After an engrossing 90 minutes, Wenger explained how happy he is for Welbeck to return from a 10-month injury layoff in spectacular fashion.
You know Danny Welbeck, he is a great guy, with a great mentality. He worked extremely hard. That is why he is fit.
[I made the decision] Yesterday. In the last two days he was convincing in training.
I planned at the start, when I made my press conference on Friday morning, to play him next week. But in the last two training sessions he was very strong and I decided just in the end to include him in the squad.
It was a great decision because Danny Welbeck is a great player, and you never know in our job if somebody else had come on would he have scored or not. But everybody is extremely happy for him, because he has been out for 10 months, that is an eternity for a player.
We work very hard, our medical team, our fitness team, to bring him back so strong. Let’s not forget he has not played one minute for us, he has just played 45 minutes in the under-21s.

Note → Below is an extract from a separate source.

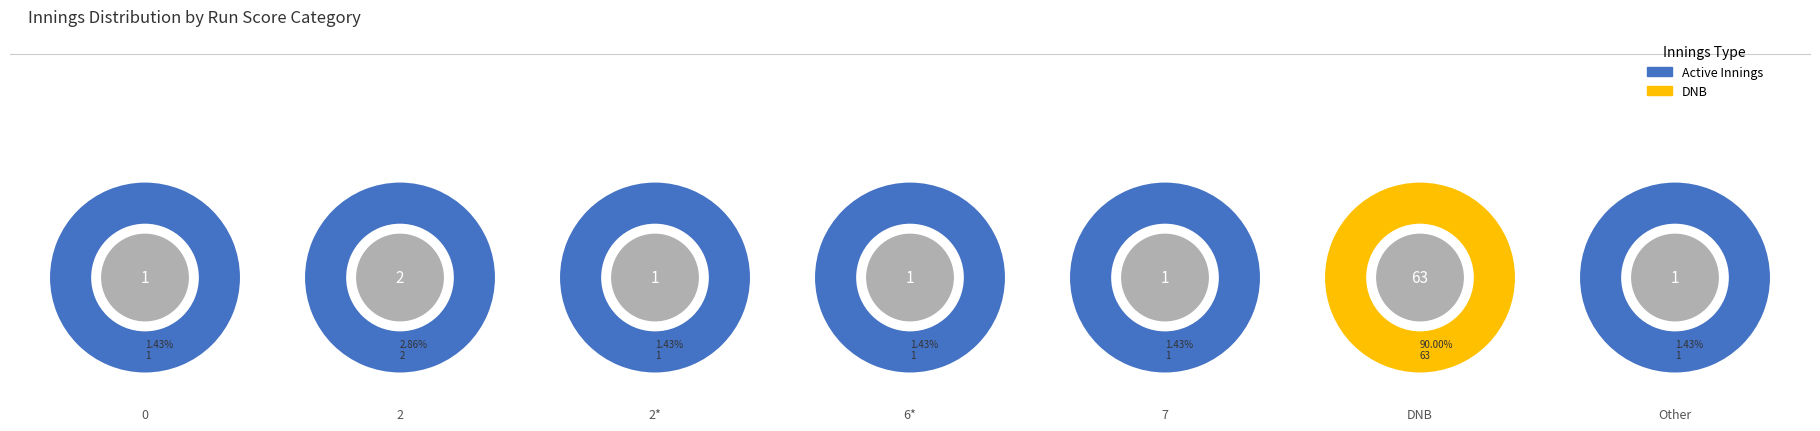

To the nearest percent, what is the difference between the largest and smallest slice percentages?

89%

Arsenal made life difficult for themselves by going a goal down on the stroke of half-time after Nacho Monreal’s foul on Jamie Vardy. The Englishman stepped up to fire past Cech, but Wenger didn’t think it was the right decision to award the penalty.
Honestly, I said we were unlucky at half-time to be 1-0 down, because I thought it was a free-kick on Ozil on the edge of the box. And I thought that was a good opportunity for us to score just before half-time. And one minute later we were 1-0 down from a penalty that for me was not obvious at all.
So that was a big mental hurdle for the team, we were under shock at half-time. We didn’t see that coming, and we were eight points behind Leicester at half time. You could see today that Leicester are not in this position by coincidence. They are quality, they defend very well, they come out very quickly. But I think in the second half we had the right energy level and they never came nearly past half-way.